Battery protection: This micrograph shows a powdery material that has a nanostructure (far right) that improves its conductivity.
An electrolyte developed by researchers at Oak Ridge National Laboratory could enable lithium-ion batteries that store five to 10 times more energy and are safer than the ones that recently caught fire on Boeing’s 787 Dreamliner.
While the cause of the Boeing fire hasn’t yet been determined, Boeing could have reduced the risk of fire by choosing a safer electrode chemistry (see “Grounded Boeing 787 Dreamliners Use Batteries Prone to Overheating”). But it would have had fewer options for the electrolyte—the material that allows current to flow through a battery. Lithium-ion batteries, even the ones that use relatively safe electrodes, still use flammable liquid electrolytes.

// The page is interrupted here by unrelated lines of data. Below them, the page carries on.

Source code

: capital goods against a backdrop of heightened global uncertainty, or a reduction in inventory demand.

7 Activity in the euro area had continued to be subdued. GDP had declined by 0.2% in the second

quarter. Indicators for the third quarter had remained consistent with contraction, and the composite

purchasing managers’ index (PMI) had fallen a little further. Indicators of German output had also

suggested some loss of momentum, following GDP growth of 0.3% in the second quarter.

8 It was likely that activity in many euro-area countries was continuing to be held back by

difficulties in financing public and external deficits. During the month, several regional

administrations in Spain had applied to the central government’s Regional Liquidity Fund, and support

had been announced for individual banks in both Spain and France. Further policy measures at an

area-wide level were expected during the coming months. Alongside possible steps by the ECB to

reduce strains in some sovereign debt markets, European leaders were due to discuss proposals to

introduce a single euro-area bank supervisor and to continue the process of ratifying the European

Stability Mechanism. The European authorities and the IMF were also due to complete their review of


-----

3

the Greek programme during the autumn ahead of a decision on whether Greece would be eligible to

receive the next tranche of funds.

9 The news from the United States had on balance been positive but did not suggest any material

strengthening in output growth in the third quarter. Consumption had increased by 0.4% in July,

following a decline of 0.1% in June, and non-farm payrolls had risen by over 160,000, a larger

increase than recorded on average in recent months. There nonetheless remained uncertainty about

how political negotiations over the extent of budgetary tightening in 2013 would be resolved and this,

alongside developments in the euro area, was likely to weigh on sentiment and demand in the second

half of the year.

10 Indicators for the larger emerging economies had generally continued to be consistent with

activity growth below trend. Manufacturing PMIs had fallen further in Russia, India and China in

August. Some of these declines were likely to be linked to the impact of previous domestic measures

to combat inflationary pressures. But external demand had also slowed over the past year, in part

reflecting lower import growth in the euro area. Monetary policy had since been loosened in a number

Solid electrolytes would be much safer, but it’s been difficult to make them conductive enough for use in batteries. The ORNL researchers, in work published in the current issue of the Journal of the American Chemistry Society, have an easy method for making a nanostructured form of one solid electrolyte. The nanostructure improves the material’s conductivity 1,000 times, enough to make it useful in lithium-ion batteries. The researchers also showed that the new material is compatible with high-energy electrodes.

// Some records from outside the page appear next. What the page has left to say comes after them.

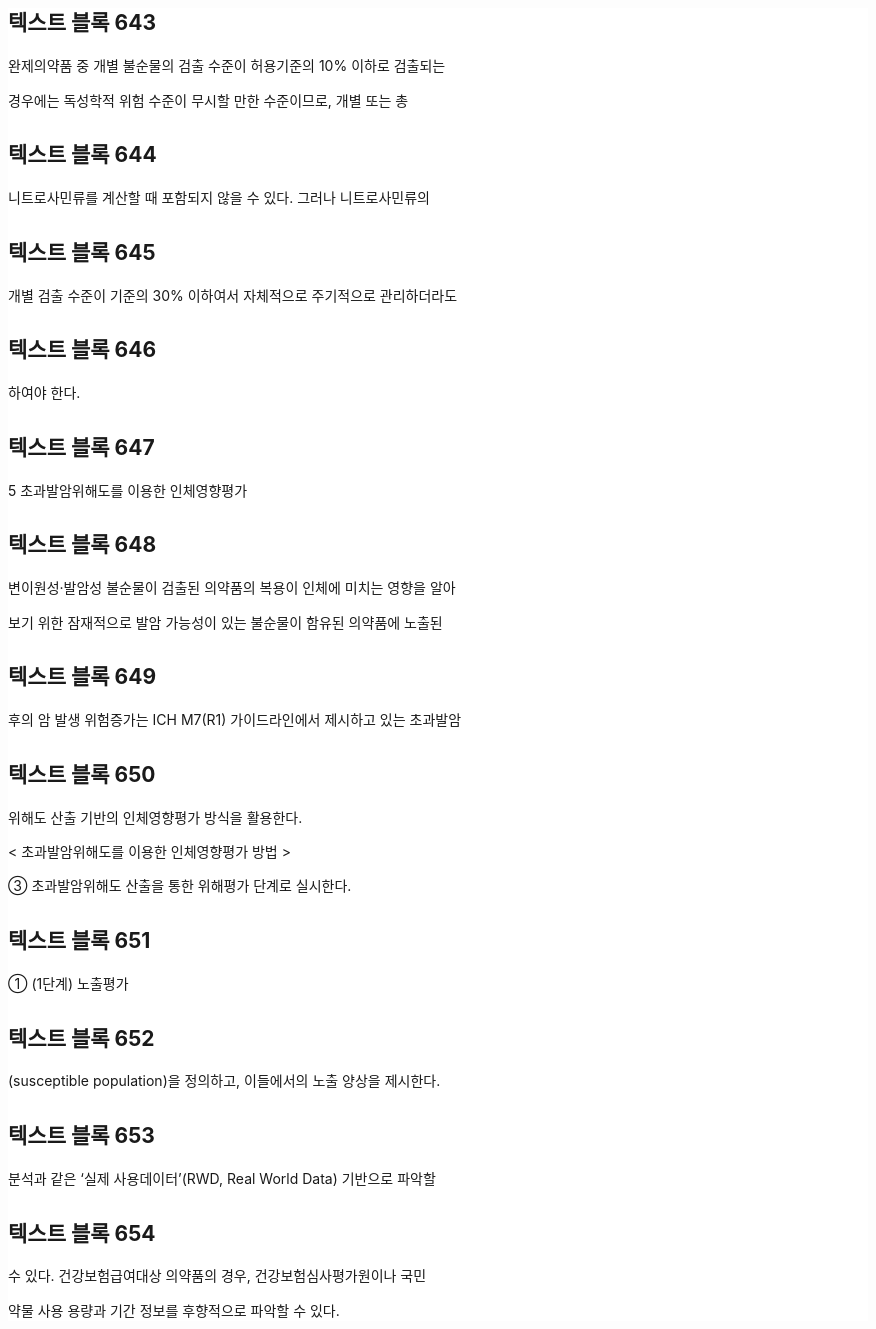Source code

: ## 텍스트 블록 643
완제의약품 중 개별 불순물의 검출 수준이 허용기준의 10% 이하로 검출되는

경우에는 독성학적 위험 수준이 무시할 만한 수준이므로, 개별 또는 총

## 텍스트 블록 644
니트로사민류를 계산할 때 포함되지 않을 수 있다. 그러나 니트로사민류의

## 텍스트 블록 645
개별 검출 수준이 기준의 30% 이하여서 자체적으로 주기적으로 관리하더라도

## 텍스트 블록 646
하여야 한다.

## 텍스트 블록 647
5 초과발암위해도를 이용한 인체영향평가

## 텍스트 블록 648
변이원성‧발암성 불순물이 검출된 의약품의 복용이 인체에 미치는 영향을 알아

보기 위한 잠재적으로 발암 가능성이 있는 불순물이 함유된 의약품에 노출된

## 텍스트 블록 649
후의 암 발생 위험증가는 ICH M7(R1) 가이드라인에서 제시하고 있는 초과발암

## 텍스트 블록 650
위해도 산출 기반의 인체영향평가 방식을 활용한다.

< 초과발암위해도를 이용한 인체영향평가 방법 >

③ 초과발암위해도 산출을 통한 위해평가 단계로 실시한다.

## 텍스트 블록 651
① (1단계) 노출평가

## 텍스트 블록 652
(susceptible population)을 정의하고, 이들에서의 노출 양상을 제시한다.

## 텍스트 블록 653
분석과 같은 ‘실제 사용데이터’(RWD, Real World Data) 기반으로 파악할

## 텍스트 블록 654
수 있다. 건강보험급여대상 의약품의 경우, 건강보험심사평가원이나 국민

약물 사용 용량과 기간 정보를 후향적으로 파악할 수 있다.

The solid electrolyte isn’t as conductive as liquid electrolytes, but the researchers say they can compensate for this by making the electrolyte very thin, among other measures. Even then, the batteries might not charge as quickly or provide the same boost of power possible with liquid electrolytes, but this would be okay in many applications, such as in electric cars, where the sheer number of battery cells makes it easy to deliver adequate bursts of power.

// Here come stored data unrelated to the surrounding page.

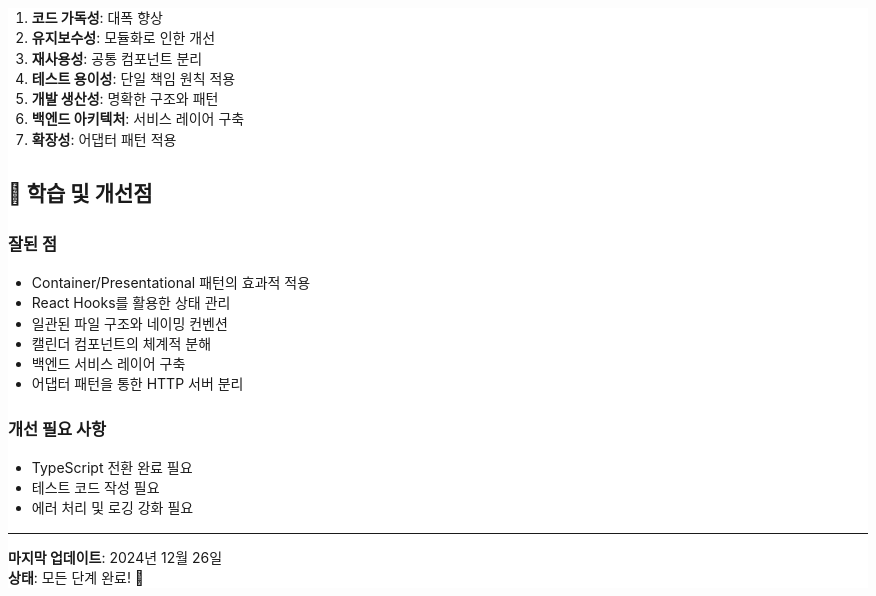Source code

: 1. **코드 가독성**: 대폭 향상
2. **유지보수성**: 모듈화로 인한 개선
3. **재사용성**: 공통 컴포넌트 분리
4. **테스트 용이성**: 단일 책임 원칙 적용
5. **개발 생산성**: 명확한 구조와 패턴
6. **백엔드 아키텍처**: 서비스 레이어 구축
7. **확장성**: 어댑터 패턴 적용

## 📝 학습 및 개선점

### 잘된 점
- Container/Presentational 패턴의 효과적 적용
- React Hooks를 활용한 상태 관리
- 일관된 파일 구조와 네이밍 컨벤션
- 캘린더 컴포넌트의 체계적 분해
- 백엔드 서비스 레이어 구축
- 어댑터 패턴을 통한 HTTP 서버 분리

### 개선 필요 사항
- TypeScript 전환 완료 필요
- 테스트 코드 작성 필요
- 에러 처리 및 로깅 강화 필요
            
---

**마지막 업데이트**: 2024년 12월 26일  
**상태**: 모든 단계 완료! 🎉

The solid electrolyte not only makes batteries safer, it could also enable the use of higher energy electrode materials. As a result, while the rate at which these batteries deliver power may be less than today’s lithium-ion batteries, the total amount of energy they can store would be far higher. A much smaller battery could then be used—saving space and weight on airplanes and greatly reducing the cost of electric vehicles.
The solid electrolyte might be particularly suited to lithium-sulfur batteries, which can store a lot of energy, but have safety issues and can’t be recharged enough times to last the life of a car (see “Nanostructures Boost Battery Life Fivefold”). The lithium-metal electrodes can cause battery shorts and fires. The solid electrolyte helps stabilize the lithium metal and serves as a barrier to prevent shorts. The sulfur electrodes in these batteries also degrade when used with liquid electrolytes—some of the sulfur can be dissolved in the liquid and lost. The solid electrolyte prevents that.
The work is still at an early stage. So far, the researchers have only made small, half-inch test cells, And the results demonstrating the compatibility with lithium-sulfur batteries are still unpublished.